Step 1: Identify Loss Exposures
The process of determining what assets need protection and what perils those assets are exposed to.
Sources for Identifying Loss Exposures
Loss history, financial statements, other firms, risk management consultants, surveys, inspections, and contract analysis.
Maximum Possible Loss
The worst loss that could happen to the firm during its lifetime.

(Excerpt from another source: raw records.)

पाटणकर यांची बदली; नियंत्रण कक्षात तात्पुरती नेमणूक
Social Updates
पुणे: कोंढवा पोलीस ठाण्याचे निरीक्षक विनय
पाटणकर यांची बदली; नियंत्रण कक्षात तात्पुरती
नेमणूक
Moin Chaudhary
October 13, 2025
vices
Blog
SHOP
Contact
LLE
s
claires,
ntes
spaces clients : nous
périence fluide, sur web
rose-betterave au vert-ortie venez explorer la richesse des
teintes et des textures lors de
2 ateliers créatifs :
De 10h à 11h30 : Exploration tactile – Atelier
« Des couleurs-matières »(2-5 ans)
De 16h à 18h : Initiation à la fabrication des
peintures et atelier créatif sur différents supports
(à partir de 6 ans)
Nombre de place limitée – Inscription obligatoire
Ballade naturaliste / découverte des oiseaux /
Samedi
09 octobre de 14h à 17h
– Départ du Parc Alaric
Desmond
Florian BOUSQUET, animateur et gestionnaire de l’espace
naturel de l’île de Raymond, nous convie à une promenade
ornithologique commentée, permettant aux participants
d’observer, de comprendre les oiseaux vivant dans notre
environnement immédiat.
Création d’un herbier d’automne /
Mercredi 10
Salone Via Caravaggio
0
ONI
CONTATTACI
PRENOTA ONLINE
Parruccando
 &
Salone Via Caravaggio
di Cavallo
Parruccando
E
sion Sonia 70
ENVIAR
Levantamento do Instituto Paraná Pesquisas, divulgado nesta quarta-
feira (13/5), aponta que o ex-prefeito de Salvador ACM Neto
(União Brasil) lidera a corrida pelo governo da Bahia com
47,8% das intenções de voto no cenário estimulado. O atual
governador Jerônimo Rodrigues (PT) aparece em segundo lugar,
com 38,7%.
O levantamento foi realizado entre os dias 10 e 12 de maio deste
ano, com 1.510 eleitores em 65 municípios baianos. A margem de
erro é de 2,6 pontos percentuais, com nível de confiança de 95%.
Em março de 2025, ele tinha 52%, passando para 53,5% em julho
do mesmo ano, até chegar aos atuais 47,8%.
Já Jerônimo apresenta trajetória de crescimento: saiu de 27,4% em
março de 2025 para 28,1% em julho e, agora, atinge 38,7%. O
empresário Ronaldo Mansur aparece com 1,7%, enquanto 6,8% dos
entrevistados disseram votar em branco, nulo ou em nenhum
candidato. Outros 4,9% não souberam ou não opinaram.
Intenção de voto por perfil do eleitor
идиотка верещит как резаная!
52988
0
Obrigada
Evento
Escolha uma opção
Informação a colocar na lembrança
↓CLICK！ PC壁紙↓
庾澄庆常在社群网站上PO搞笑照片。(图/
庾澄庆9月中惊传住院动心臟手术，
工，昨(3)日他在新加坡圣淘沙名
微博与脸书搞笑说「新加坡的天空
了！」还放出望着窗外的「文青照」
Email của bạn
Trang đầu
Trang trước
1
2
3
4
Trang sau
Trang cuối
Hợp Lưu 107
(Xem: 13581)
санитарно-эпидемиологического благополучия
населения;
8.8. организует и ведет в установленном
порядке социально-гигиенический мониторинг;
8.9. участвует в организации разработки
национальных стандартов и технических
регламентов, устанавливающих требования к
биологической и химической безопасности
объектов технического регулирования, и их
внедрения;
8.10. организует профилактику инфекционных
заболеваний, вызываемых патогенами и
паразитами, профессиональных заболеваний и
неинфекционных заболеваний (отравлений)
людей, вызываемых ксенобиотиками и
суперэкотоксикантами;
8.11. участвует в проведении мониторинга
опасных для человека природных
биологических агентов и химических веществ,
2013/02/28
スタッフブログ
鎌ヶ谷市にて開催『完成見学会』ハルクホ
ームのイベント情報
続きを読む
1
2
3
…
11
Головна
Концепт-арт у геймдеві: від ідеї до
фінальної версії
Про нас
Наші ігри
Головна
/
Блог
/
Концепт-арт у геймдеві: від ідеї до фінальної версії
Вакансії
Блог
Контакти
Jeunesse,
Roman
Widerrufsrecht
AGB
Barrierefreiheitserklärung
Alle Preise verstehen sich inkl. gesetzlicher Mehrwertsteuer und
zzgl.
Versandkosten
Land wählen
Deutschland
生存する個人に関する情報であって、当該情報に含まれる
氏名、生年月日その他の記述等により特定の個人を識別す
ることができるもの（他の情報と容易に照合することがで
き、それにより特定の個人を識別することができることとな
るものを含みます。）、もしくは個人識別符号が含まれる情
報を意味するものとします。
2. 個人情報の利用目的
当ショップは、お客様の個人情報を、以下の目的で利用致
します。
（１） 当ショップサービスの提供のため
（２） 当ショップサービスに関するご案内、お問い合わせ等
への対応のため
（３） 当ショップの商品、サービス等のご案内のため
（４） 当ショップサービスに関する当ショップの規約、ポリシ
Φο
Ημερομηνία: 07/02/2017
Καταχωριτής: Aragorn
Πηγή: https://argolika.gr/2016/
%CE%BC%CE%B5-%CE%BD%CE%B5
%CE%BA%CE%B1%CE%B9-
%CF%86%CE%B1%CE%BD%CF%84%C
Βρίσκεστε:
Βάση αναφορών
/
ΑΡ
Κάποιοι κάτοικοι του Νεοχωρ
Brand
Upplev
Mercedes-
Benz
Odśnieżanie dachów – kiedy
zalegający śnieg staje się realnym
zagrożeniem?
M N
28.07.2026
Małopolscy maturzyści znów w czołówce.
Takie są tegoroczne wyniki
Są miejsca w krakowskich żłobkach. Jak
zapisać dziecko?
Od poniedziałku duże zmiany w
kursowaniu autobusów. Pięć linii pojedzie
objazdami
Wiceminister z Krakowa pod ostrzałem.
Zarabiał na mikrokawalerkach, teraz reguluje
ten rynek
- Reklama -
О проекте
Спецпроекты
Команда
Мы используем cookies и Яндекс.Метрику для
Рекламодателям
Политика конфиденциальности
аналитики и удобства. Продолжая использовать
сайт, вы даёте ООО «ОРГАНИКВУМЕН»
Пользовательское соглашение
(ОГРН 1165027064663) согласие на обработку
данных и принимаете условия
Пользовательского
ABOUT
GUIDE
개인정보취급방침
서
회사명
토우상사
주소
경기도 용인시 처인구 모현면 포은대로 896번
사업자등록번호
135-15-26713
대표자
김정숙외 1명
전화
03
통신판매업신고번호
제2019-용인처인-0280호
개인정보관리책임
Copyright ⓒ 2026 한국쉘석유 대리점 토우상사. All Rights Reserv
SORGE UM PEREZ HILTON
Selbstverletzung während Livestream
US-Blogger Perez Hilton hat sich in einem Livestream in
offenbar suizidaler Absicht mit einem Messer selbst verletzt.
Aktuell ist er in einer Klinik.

Probable Maximum Loss (PML)
The worst loss that is likely to happen.
Risk Control Techniques
Methods that reduce the frequency or severity of losses.
Avoidance
A risk control technique where a certain loss exposure is never acquired or is abandoned.
Loss Prevention
Measures that reduce the frequency of a particular loss, but do not eliminate risk.
Loss Reduction
Measures that reduce the severity of a loss without affecting its frequency.
Duplication
Having backups or copies of important documents or properties in case a loss occurs.
Separation
Dividing assets exposed to loss to minimize harm from a single event.
Diversification
Reducing the chance of loss by spreading loss exposure across different parties, securities, or transactions.
Risk Financing Techniques
Methods of funding losses, which include retention and insurance.
Retention
A method where a firm retains part or all of the losses that can occur from a given risk.
Captive Insurer
An insurer owned by a parent firm to insure the parent firm’s loss exposures.
Self-Insurance
A planned retention method where a firm retains a portion or all of a given loss exposure.
Noninsurance Transfer
Methods, other than insurance, that transfer a risk and its financial consequences to another party.
Deductible
A specified amount subtracted from the loss payment otherwise payable to the insured.
Underwriting Cycle
The fluctuation of insurance market conditions, characterized by hard or soft markets.
Hard Market
A phase in the underwriting cycle marked by declining insurer profitability, tightened standards, and increased premiums.
Soft Market
A phase in the underwriting cycle characterized by improving profitability, loosened standards, and declining premiums.
Risk Management Policy Statement
A document outlining the risk management objectives and policies regarding loss exposure treatment.
Benefits of Risk Management
Enables a firm to attain its objectives more easily, reduces direct and indirect losses, and minimizes the cost of risk.